阪神競馬場の1800mコースは外回りを使用したワンターンコース。仕上がりが遅れた関西馬がこのレースで賞金を加算してクラシックへと向かう傾向がある。優勝馬の中には10年のダノンシャンティ、13年のキズナ、17年のアルアイン、18年のブラストワンピースなど、のちにGI競走で活躍する馬も多く含まれており見逃せないレースだ。

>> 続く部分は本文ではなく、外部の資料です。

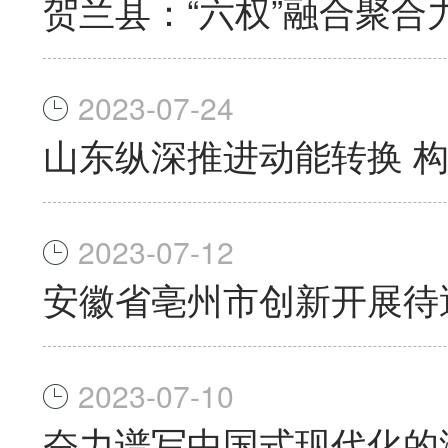
贺兰县：“六权”融合聚合
2023-07-24
山东纵深推进动能转换 
2023-07-12
安徽省亳州市创新开展待
2023-07-10
奋力谱写中国式现代化的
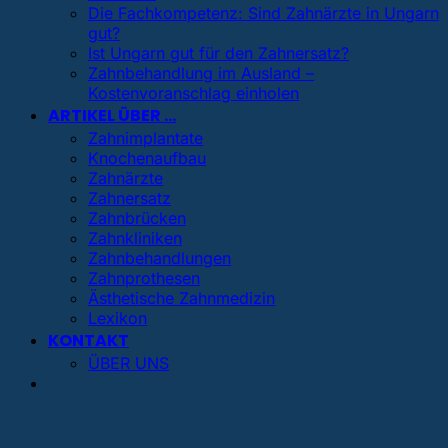
Die Fachkompetenz: Sind Zahnärzte in Ungarn
gut?
Ist Ungarn gut für den Zahnersatz?
Zahnbehandlung im Ausland –
Kostenvoranschlag einholen
ARTIKEL ÜBER …
Zahnimplantate
Knochenaufbau
Zahnärzte
Zahnersatz
Zahnbrücken
Zahnkliniken
Zahnbehandlungen
Zahnprothesen
Ästhetische Zahnmedizin
Lexikon
KONTAKT
ÜBER UNS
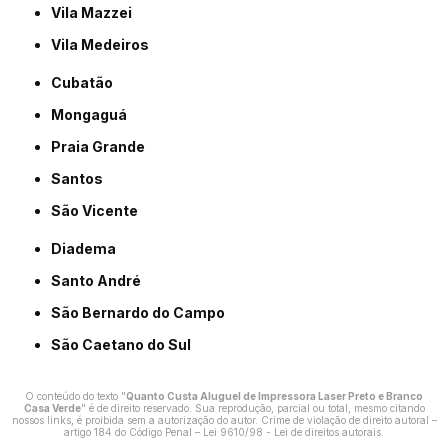
Vila Mazzei
Vila Medeiros
Cubatão
Mongaguá
Praia Grande
Santos
São Vicente
Diadema
Santo André
São Bernardo do Campo
São Caetano do Sul
O conteúdo do texto "
Quanto Custa Aluguel de Impressora Laser Preto e Branco
Casa Verde
" é de direito reservado. Sua reprodução, parcial ou total, mesmo citando
nossos links, é proibida sem a autorização do autor. Crime de violação de direito autoral –
artigo 184 do Código Penal –
Lei 9610/98 - Lei de direitos autorais
.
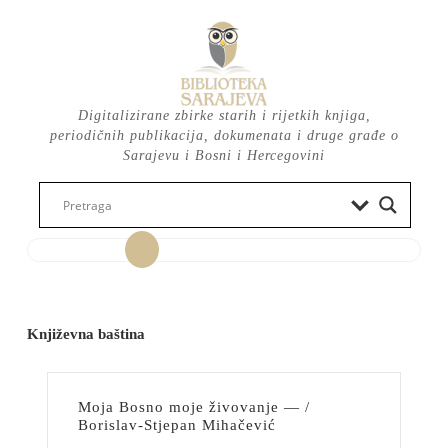
Skip
to
content
Digitalizirane zbirke starih i rijetkih knjiga,
periodičnih publikacija, dokumenata i druge građe o
Sarajevu i Bosni i Hercegovini
Open
Button
Književna baština
Moja Bosno moje živovanje — /
Borislav-Stjepan Mihačević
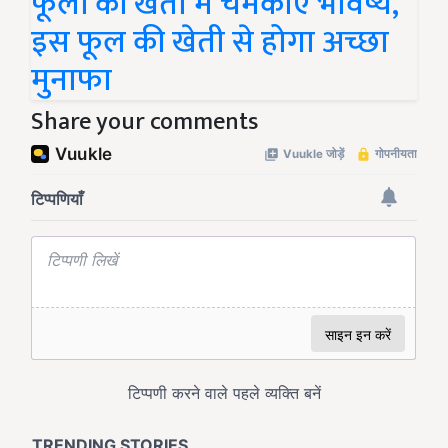
फूलों की खेती में चमकाएं भविष्य,
इस फूल की खेती से होगा अच्छा
मुनाफा
Share your comments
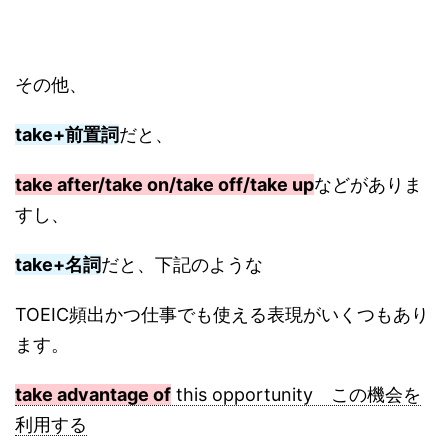
その他、
take+前置詞
だと、
take after/take on/take off/take up
などがありま
すし、
take+名詞
だと、下記のような
TOEIC頻出かつ仕事でも使える表現がいくつもあり
ます。
take advantage of
this opportunity この機会を
利用する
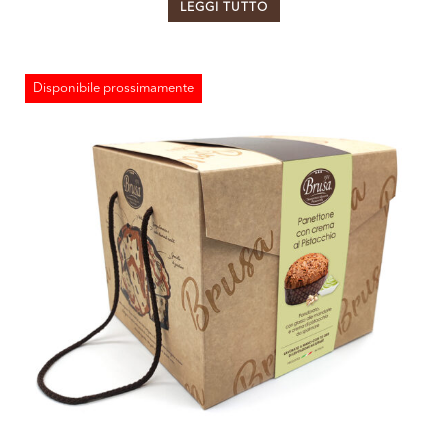
LEGGI TUTTO
Disponibile prossimamente
ESAURITO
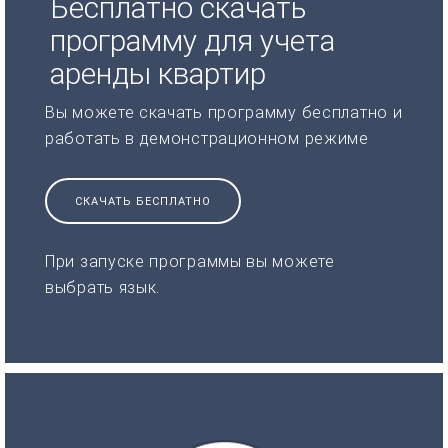
Бесплатно скачать
программу для учета
аренды квартир
Вы можете скачать программу бесплатно и
работать в демонстрационном режиме
СКАЧАТЬ БЕСПЛАТНО
При запуске программы вы можете
выбрать язык.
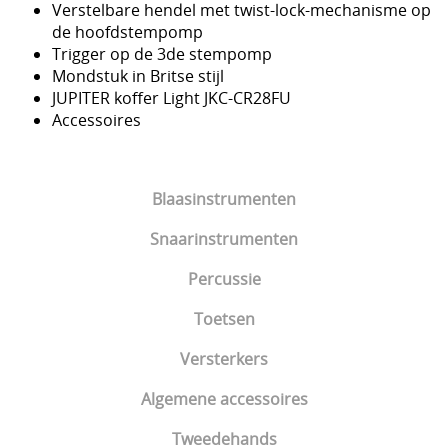
Verstelbare hendel met twist-lock-mechanisme op
de hoofdstempomp
Trigger op de 3de stempomp
Mondstuk in Britse stijl
JUPITER koffer Light JKC-CR28FU
Accessoires
Blaasinstrumenten
Snaarinstrumenten
Percussie
Toetsen
Versterkers
Algemene accessoires
Tweedehands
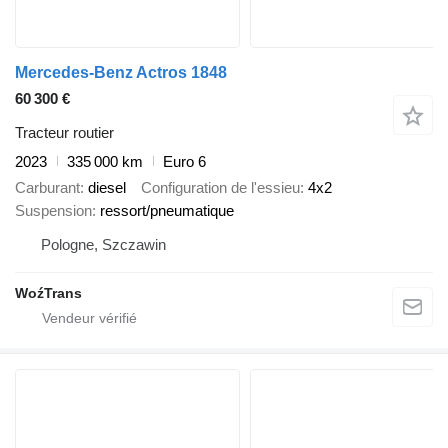
Mercedes-Benz Actros 1848
60 300 €
Tracteur routier
2023
335 000 km
Euro 6
Carburant
diesel
Configuration de l'essieu
4x2
Suspension
ressort/pneumatique
Pologne, Szczawin
WoźTrans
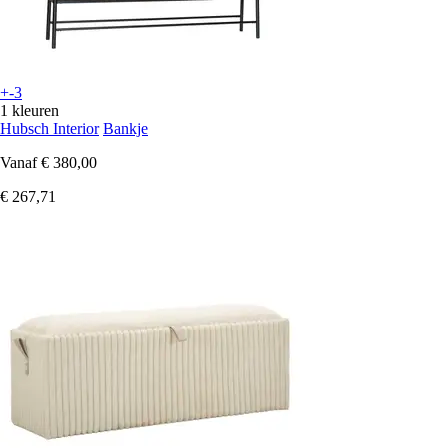
+-3
1 kleuren
Hubsch Interior
Bankje
Vanaf
€ 380,00
€ 267,71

 良血◎サトノインプレッサは、デビューからの2戦がいずれも重馬場だったにも関わらず、前残りの展開を後方から差し切った。まだ子供っぽさを残す馬だが、派手さはなくても勝負強さを印象付けるものだった。父ディープインパクトで、母は欧州のトップマイラー。マイルCSにも3度挑戦して3、4、3着と堅実な成績を残している。良馬場での高速決着にも十分対応できるだろうが、渋った馬場でも苦にしない。3連勝で皐月賞へと駒を進めてほしい。

 きさらぎ賞は前残りの展開に泣かされた○アルジャンナだが、能力は昨秋の東京スポーツ杯2歳S(2着)、そして新馬戦で証明済。母コンドコマンドは米国G1・スピナウェイS勝ち馬で、その父ティズワンダフルは、その名のとおりに米年度代表馬ティズナウ産駒。パンパンの高速決着よりも、やや時計がかかる中距離レースに向く印象だ。1番人気を裏切ってしまった前走の雪辱を果たしたいところだ。

 ▲ストーンリッジは弥生賞に勝ったカミノタサハラ、プリンシパルS優勝ベルキャニオンの全弟で、レパードSに勝ったボレアスの全弟でもある。きさらぎ賞は恵まれた面もあったが、キャリアを考えれば褒められる内容だった。新馬戦では11秒2〜11秒0〜11秒0という流れを2番手から力でねじ伏せた。結果次第ではクラシックの有力候補になり得る存在だ。

 先行力のある△ダノンアレーは母がカナダの古牝馬チャンピオン。不良馬場のデビュー戦で驚くような末脚を発揮した△テイエムフローラのレースぶりにも注目した。